Dans l’ensemble du livre, Subor est dépeint comme une force quasi diabolique, celle du blocage, de l’Europe économique avant toute chose, contre lequel le politique doit absolument reprendre la main. N’est-ce pas là la plus grosse fiction de « Constellation » ? Ne faudrait-il pas changer cette approche et se rendre compte que cette vision sert surtout à accroitre le pouvoir de l’Etat, que cette mascarade qui voudrait voir les gens de biens derrière le politique, oublier l’économique, faire rendre gorge au marché sert surtout la nouvelle aristocratie strasbourgo-bruxelloise. L’Union européenne, dans sa dimension politique, comme tout Etat, se construira d’abord et avant tout contre l’individu – où est donc notre intérêt ?

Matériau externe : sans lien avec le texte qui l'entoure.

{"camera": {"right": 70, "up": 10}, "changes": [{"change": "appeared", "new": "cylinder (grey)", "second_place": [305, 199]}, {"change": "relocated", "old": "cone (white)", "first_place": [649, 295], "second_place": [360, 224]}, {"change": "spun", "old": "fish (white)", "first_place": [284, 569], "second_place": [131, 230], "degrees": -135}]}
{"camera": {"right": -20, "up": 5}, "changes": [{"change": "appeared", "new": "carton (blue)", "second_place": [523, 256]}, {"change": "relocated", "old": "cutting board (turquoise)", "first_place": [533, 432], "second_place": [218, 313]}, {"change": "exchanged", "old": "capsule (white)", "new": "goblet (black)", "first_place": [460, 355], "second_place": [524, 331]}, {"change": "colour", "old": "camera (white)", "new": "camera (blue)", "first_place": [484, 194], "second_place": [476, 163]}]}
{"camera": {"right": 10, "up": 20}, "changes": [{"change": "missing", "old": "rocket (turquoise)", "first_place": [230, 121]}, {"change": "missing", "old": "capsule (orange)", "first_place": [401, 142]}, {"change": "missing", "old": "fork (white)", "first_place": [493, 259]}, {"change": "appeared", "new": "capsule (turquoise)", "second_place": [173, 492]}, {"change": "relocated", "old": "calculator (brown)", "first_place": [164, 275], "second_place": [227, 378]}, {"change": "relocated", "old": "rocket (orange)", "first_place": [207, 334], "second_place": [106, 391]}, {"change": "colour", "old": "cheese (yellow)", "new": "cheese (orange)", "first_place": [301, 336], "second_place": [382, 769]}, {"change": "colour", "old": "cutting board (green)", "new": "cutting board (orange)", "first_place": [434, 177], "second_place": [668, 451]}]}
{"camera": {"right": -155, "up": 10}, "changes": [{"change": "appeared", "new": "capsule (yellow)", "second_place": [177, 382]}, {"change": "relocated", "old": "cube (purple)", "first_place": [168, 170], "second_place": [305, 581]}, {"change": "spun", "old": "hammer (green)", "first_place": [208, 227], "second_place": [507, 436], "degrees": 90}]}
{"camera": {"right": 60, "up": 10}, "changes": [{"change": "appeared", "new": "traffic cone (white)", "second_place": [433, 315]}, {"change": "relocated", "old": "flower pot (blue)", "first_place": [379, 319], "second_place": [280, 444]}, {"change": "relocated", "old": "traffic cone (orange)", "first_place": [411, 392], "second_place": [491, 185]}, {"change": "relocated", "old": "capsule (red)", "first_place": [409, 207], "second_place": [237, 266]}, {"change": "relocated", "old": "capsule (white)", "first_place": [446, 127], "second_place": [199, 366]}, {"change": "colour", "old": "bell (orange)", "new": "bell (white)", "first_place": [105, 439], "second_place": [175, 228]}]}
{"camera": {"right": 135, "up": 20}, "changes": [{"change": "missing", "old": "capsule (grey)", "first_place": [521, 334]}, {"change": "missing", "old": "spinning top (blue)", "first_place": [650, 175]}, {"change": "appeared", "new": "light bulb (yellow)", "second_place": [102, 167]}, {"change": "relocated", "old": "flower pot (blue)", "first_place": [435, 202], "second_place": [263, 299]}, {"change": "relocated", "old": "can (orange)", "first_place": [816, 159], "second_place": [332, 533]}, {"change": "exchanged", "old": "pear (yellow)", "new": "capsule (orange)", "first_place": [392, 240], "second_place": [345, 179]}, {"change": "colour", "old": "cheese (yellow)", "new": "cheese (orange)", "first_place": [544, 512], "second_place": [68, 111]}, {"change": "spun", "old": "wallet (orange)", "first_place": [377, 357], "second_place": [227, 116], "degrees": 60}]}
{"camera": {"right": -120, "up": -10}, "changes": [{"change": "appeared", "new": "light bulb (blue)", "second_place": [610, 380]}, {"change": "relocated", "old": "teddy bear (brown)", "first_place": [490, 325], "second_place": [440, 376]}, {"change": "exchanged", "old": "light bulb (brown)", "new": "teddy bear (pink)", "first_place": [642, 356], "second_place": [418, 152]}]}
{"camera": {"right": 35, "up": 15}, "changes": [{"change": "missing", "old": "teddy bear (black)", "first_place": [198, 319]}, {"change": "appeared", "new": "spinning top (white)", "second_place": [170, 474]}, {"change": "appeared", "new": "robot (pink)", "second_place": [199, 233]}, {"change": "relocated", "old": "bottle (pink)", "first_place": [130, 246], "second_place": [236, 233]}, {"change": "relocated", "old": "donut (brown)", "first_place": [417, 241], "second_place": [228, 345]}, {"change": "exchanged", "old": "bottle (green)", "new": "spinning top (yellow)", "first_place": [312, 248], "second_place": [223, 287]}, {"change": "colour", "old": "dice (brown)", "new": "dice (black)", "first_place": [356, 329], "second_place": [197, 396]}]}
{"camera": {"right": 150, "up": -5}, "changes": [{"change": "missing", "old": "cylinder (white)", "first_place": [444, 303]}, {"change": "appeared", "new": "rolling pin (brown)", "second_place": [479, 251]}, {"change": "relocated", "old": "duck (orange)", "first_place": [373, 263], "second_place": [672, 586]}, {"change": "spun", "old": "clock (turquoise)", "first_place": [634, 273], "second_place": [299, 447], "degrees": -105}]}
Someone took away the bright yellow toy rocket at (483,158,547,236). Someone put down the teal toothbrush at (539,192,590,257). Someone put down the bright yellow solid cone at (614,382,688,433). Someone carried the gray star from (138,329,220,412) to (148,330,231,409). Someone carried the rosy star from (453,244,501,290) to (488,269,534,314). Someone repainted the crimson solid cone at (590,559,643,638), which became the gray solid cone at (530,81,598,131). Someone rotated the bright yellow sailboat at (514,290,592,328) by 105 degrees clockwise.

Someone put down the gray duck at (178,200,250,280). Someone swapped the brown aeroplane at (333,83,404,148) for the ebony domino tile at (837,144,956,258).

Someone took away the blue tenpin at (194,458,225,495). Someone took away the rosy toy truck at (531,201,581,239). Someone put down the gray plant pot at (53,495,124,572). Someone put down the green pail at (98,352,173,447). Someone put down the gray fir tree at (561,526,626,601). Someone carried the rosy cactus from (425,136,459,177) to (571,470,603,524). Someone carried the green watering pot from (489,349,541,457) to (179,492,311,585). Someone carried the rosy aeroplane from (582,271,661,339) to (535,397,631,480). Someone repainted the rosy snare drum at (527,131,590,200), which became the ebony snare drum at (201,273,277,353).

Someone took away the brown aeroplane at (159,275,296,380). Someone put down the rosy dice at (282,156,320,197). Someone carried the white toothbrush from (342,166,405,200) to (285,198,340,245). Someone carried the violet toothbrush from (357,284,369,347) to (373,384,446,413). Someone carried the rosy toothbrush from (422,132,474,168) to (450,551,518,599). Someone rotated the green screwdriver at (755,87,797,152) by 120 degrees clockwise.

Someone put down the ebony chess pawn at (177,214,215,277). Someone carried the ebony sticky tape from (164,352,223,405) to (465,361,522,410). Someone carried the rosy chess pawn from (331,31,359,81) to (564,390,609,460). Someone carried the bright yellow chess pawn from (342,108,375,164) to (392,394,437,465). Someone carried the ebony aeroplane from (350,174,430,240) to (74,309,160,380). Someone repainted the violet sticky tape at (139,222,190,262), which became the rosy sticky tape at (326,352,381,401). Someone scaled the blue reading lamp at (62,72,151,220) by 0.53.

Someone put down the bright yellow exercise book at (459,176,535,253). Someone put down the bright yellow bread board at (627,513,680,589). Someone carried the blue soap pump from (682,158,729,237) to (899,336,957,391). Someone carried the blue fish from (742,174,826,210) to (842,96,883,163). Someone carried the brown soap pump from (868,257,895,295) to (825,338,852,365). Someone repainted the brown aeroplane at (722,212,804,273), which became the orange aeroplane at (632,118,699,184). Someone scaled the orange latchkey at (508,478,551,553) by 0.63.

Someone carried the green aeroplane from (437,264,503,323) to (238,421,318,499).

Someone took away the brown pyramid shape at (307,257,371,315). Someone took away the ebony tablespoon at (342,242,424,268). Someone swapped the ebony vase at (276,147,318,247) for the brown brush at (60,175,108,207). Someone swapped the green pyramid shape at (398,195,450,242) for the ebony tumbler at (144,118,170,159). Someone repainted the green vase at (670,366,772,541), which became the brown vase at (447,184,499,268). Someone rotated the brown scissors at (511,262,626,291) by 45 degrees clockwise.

Cette tension / réaction entre l’essai et la fiction fonctionne à la fois au détriment et à l’avantage de « Constellation ». Par exemple, les personnages tiennent de l’archétype, ils semblent avoir une fonction bien précise qui pourrait servir à illustrer les thèses développées dans les passages « essai ». Leurs émotions sont exacerbées, mais plus que celles d’un monde qui vit et qui serait représenté par Emmanuel, Stein, Subor et les autres, c’est surtout au débat intérieur de l’auteur qu’il nous semble assister. D’autre part, le livre n’est pas tellement mal écrit qu’il n’est tout simplement pas écrit : certaines tournures reviennent comme un refrain qui n’a rien de lancinant et l’ensemble parait tout de même assez maladroit stylistiquement. On aurait presque l’impression de lire le texte d’un philosophe ou d’un politologue que celui d’un écrivain. Justement, la faiblesse de l’écriture est sauvée par le fait que « Constellation » n’est pas entièrement fiction : quand on sort de ces parties-là, la qualité de la plume importe moins que le contenu. Les aventures d’Emmanuel et de Stein à la poursuite d’Europa sont sauvées par celles de Lacroix dans la construction d’une autre UE, mais qui va sauver cette construction pour celui qui n’y adhère pas ?
Aux Etats-Unis, les écrivains ont souvent pu se servir de mythe de la « last frontier » pour créer des romans formidables. Est-ce que « Constellation » peut être considéré comme une tentative européennede raviver ces fictions de la frontière à la sauce UE ? Le défi pourrait être excitant, mais si les Américains avaient l’esprit des pionniers, nous avons aujourd’hui celui des technocrates. Nettement moins inspirant. Il se peut que ce livre-ci lance une piste riche. Pour le moment l’herbe a du mal à repousser sur la prairie, mais cet objet étrange ne saurait être rejeté trop vite.